Hello Roger,
thanks for your answer. Answers inline.
Roger Binns wrote:
itself. However, I'm afraid that this will not lead to the best possible performance.
If you want the best possible performance then don't use SQLite at all and instead make your own file format that exactly meets your needs and tradeoffs (memory, byte ordering, CPU, concurrency etc).
Well, currently SQLite seems to meet my performance needs. Currently I don't think that brewing my own file format would pay off. I will consider this only as a last solution.
result to the issuer of the command. This approach saves memory, but I'm afraid the the thread switching involved in this design causes too much overhead.
In general the best way to structure applications such as you suggest is to use a queue and have some threads put work on the queues and a pool of threads that execute that work. (The actual work items should be higher level than a single SQL statement).
That makes it easier to split your program such as if you decide to make the backend be a service or over the network, makes threading issues less likely since there will be little shared data, and makes it easy to scale (just add more worker threads on machines with lots more memory and/or CPU).
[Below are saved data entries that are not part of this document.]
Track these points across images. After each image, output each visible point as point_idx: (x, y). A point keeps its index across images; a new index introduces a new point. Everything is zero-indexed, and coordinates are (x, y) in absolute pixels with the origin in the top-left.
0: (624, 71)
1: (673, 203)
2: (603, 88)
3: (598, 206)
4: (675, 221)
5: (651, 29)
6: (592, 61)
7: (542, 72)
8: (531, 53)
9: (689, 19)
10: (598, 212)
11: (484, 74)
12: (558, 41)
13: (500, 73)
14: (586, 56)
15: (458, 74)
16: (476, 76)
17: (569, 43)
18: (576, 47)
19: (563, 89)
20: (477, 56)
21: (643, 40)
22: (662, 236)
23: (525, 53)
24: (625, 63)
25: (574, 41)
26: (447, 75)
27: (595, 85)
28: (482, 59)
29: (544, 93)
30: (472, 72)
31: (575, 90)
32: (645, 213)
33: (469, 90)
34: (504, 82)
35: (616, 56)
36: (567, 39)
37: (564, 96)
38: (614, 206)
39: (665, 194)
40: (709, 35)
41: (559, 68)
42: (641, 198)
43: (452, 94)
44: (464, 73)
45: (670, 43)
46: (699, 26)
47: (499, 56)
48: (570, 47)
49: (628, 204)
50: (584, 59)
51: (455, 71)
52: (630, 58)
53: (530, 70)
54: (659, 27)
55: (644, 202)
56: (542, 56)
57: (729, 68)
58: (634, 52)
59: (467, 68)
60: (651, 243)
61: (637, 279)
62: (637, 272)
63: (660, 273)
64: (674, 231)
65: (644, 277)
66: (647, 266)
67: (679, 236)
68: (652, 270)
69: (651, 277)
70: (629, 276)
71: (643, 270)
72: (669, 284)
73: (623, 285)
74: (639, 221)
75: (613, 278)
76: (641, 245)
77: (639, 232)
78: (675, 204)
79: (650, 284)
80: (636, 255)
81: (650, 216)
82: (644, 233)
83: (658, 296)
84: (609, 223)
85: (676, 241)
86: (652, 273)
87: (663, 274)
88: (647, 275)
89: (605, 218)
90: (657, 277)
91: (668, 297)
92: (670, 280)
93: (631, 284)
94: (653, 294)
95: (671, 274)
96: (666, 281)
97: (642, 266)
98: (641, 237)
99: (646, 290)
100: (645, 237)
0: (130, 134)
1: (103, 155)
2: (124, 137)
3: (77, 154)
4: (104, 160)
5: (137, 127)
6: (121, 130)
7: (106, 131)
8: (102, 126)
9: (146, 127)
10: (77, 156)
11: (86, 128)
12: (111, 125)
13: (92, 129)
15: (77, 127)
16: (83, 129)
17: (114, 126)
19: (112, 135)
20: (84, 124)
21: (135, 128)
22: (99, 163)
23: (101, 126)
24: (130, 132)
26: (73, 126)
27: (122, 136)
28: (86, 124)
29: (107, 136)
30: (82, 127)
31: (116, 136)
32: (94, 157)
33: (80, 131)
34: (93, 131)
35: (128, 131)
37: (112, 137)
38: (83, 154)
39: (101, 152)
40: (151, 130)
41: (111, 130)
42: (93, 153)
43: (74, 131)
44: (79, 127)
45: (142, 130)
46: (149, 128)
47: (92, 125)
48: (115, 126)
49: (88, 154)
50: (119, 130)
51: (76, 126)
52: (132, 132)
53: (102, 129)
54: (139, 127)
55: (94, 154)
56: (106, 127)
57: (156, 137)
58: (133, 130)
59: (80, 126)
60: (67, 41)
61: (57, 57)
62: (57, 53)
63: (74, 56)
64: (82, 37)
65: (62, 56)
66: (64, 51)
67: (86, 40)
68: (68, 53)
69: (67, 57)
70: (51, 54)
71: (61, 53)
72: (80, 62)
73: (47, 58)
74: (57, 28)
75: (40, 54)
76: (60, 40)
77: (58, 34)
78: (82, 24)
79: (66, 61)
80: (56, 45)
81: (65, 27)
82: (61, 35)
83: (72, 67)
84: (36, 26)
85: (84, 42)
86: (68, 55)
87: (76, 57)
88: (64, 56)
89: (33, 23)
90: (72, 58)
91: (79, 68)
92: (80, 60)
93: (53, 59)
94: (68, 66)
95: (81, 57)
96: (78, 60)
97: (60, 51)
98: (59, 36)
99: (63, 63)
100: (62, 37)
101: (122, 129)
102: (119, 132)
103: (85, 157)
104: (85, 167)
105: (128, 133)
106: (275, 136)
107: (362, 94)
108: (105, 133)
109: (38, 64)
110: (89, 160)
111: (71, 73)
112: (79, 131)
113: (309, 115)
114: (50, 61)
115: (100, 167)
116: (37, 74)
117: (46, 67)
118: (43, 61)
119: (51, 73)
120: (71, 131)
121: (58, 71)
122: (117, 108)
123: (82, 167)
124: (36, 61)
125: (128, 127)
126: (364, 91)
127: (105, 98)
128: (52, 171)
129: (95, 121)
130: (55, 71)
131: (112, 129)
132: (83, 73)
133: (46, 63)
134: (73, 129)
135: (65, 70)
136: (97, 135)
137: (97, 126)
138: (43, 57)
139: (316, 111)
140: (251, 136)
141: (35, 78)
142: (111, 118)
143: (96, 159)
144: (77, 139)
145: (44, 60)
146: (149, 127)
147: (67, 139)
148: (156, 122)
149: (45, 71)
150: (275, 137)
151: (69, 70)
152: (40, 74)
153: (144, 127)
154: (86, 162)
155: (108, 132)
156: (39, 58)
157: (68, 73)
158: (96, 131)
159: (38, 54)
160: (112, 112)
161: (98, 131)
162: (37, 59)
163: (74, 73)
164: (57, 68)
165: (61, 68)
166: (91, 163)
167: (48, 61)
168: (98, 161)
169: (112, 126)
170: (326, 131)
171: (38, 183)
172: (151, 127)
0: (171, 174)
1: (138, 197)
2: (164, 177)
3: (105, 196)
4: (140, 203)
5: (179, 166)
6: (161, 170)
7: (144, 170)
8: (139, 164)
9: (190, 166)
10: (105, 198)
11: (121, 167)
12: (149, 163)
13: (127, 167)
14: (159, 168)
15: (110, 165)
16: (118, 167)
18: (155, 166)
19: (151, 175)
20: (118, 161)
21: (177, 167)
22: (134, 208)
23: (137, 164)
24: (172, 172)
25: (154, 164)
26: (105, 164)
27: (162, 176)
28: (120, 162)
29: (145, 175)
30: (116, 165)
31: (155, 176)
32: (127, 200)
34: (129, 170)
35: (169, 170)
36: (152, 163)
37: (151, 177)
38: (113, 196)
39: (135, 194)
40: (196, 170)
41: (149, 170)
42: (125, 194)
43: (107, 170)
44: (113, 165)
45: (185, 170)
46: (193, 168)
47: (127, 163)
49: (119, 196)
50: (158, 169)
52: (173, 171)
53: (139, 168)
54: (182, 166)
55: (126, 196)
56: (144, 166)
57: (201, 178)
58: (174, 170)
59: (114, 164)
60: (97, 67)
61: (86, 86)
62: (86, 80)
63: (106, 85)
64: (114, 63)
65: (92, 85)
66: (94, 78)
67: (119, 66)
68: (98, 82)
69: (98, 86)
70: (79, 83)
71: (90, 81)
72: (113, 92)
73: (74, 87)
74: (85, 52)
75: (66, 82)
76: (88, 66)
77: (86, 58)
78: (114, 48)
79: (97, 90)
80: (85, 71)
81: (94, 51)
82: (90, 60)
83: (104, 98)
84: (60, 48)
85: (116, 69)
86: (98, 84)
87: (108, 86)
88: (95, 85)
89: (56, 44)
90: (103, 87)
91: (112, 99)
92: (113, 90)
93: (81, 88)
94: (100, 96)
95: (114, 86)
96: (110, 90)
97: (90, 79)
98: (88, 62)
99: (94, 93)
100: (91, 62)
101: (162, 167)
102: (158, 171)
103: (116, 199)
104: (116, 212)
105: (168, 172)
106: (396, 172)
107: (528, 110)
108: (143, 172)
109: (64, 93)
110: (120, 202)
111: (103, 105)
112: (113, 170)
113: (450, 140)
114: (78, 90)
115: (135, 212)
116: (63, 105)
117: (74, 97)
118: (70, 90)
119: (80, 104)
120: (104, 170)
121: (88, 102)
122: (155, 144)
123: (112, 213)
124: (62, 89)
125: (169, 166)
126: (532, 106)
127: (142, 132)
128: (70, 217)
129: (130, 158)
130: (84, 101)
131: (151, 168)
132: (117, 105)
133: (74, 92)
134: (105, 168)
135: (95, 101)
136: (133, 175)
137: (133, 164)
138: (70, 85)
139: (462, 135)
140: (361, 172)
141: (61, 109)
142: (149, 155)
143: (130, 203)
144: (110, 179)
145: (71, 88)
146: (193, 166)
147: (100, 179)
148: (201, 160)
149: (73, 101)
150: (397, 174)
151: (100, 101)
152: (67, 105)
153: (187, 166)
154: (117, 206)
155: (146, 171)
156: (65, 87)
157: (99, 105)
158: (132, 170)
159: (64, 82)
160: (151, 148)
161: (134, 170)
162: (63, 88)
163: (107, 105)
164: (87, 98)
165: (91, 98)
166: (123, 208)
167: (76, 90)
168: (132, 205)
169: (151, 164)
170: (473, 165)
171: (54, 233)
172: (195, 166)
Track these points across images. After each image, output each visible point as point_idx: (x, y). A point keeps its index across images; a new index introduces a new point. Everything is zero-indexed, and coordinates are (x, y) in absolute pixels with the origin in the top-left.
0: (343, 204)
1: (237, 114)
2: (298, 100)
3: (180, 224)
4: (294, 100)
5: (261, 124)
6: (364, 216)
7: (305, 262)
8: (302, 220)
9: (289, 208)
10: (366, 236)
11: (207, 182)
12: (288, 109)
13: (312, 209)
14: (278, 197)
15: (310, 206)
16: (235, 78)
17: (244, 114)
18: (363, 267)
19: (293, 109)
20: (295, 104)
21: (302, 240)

The higher-level tasks will be performed by various callers in various threads. But in the end, each tasks requires several db commands to be executed, so the db will be the bottleneck; adding more threads and CPUs won't help if I have to serialize all requests into a queue that is processed by a worker thread. The thread switching at some point will limit scalability. The other option - opening the db in each thread - will lead to more memory overhead, also limiting the scalability.